Creatine phosphokinase (a.k.a., creatine kinase, CPK, or CK) is an enzyme (a protein that helps to elicit chemical changes in your body) found in your heart, brain, and skeletal muscles.  When muscle tissue is damaged, CPK leaks into your blood.  Therefore, high levels of CPK usually indicate some sort of stress or injury to your heart or other muscles.  To test CPK, blood is drawn from a vein in your arm. In the hospital, a person’s CK-MB level is often checked when they exhibit signs of heart attack. However, in lupus treatment, an elevated CPK may suggest muscle inflammation due to disease activity or an overlapping condition. CPK levels can also be high after strenuous exercise, so your doctor may wish to recheck your CPK after several days of rest. If your CPK is high with no exercise or remains high with rest, your doctor may order additional tests to determine which type (isoenzyme) of CPK is elevated. This information will help her/him to determine the source of the damage (skeletal muscles, heart, or brain). Certain medications, such as statins, can cause increases in CPK, so be sure to tell your doctor about any medications you currently take.

Coombs’ Test

The Coombs’ test is used to detect antibodies that act against the surface of your red blood cells.  The presence of these antibodies indicates a condition known as hemolytic anemia, in which your blood does not contain enough red blood cells because they are destroyed prematurely.  An acquired form, autoimmune hemolytic anemia (AIHA), is present in about 10% of people with lupus and results from an immune system attack on your red blood cells.  A healthy red blood cell lives for about 120 days; in people with hemolytic anemia, red blood cells are destroyed long before the 120-day marker.  Sometimes, bone marrow can compensate for the early destruction of red blood cells by working overtime to make more of them.  However, this extra effort may not be enough to combat hemolytic anemia.

Hemolytic anemia can either be inherited genetically or acquired.  An acquired form, autoimmune hemolytic anemia (AIHA), is present in about 10% of people with lupus and results from an immune system attack on your red blood cells.  People with AIHA may experience weakness, dizziness, fevers, and a yellowed complexion.  Treatment calls for high doses of steroids such as prednisone, which may be supplemented with immunosuppressive medications such as azathioprine (Imuran).

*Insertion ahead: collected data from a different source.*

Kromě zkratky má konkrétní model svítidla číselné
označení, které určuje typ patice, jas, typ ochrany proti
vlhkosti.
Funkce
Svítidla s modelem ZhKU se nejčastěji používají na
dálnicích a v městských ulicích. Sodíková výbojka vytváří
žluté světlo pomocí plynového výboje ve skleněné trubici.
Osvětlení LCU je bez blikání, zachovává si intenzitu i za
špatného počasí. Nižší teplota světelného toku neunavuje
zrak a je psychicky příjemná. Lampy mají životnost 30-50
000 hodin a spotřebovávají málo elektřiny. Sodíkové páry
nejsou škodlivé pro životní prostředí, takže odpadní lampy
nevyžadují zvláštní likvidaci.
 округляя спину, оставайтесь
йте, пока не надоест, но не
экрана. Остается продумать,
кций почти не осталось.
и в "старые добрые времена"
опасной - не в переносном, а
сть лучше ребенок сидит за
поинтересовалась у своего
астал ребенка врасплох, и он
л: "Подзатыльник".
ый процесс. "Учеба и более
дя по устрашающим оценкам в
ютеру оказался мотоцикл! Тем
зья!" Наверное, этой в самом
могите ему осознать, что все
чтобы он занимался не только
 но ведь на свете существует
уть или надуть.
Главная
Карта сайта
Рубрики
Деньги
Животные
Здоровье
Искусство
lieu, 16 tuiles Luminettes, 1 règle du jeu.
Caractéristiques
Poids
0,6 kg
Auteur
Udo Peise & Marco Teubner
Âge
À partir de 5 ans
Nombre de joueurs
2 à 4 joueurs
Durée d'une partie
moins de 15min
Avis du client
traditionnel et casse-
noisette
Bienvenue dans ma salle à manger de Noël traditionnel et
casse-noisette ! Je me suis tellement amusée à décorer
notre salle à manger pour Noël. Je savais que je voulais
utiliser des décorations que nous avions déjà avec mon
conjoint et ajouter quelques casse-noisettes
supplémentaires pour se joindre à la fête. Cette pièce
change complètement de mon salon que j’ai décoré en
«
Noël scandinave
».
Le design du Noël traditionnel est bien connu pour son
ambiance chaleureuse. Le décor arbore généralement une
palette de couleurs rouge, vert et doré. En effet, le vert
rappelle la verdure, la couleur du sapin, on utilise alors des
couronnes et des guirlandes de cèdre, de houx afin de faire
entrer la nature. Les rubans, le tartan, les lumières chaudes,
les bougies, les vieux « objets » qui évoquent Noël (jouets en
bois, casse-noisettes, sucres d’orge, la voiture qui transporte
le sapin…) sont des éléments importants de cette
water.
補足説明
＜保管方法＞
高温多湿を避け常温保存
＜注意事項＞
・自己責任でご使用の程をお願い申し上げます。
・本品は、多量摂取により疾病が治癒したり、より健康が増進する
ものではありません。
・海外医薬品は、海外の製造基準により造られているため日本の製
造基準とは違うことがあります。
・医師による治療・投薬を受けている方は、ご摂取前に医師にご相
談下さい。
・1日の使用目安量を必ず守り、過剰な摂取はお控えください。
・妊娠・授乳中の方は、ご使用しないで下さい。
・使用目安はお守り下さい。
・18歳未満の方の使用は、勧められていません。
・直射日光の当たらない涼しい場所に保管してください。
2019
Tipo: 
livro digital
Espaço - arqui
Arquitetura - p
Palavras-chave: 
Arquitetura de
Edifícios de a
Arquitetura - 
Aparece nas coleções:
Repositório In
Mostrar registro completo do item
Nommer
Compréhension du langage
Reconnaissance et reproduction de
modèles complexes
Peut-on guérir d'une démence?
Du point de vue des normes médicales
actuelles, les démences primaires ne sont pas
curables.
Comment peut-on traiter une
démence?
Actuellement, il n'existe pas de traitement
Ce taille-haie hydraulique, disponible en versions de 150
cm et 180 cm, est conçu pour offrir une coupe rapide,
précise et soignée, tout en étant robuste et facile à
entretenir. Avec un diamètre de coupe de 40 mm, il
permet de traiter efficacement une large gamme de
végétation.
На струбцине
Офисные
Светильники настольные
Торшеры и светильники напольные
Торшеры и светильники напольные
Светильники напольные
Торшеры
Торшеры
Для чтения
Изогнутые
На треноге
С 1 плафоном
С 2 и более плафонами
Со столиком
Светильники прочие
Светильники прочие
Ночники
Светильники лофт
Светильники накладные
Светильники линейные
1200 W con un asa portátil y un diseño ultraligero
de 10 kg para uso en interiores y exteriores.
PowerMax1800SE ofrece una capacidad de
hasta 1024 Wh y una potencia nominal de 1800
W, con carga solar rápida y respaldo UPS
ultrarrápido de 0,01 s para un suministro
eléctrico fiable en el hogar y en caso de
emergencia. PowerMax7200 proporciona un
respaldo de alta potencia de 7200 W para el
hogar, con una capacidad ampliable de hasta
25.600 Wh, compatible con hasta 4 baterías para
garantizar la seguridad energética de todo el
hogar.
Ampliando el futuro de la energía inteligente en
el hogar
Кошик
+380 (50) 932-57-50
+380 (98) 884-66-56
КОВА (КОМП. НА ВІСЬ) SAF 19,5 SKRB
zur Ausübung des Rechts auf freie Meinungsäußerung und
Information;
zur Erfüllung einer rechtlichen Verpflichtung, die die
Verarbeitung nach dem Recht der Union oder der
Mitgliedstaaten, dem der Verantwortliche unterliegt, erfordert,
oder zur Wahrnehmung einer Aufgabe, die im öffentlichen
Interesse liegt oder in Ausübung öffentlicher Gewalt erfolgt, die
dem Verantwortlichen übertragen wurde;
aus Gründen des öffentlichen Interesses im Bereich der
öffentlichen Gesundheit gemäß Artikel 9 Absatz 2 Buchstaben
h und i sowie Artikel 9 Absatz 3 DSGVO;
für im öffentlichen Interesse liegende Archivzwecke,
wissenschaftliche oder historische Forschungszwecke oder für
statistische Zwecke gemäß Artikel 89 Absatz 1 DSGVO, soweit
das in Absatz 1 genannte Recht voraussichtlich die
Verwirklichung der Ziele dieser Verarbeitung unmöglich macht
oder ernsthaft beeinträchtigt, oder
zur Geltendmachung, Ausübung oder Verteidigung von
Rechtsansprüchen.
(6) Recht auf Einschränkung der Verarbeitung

There are two types of Coombs’ tests: direct and indirect.  The direct Coombs’ test, also known as the direct antiglobulin test, is the test usually used to identify hemolytic anemia.  The indirect Coombs’ test is used only in prenatal testing of pregnant women and in testing blood prior to a transfusion.  For the direct Coombs’ test, blood is drawn from the vein in your arm and then “washed” to isolate your red blood cells.  The red blood cells are then incubated (combined in a controlled environment) with a substance called Coombs’ reagent.  If the red blood cells clump together (a process called “agglutination”), then the Coombs’ test is said to be positive.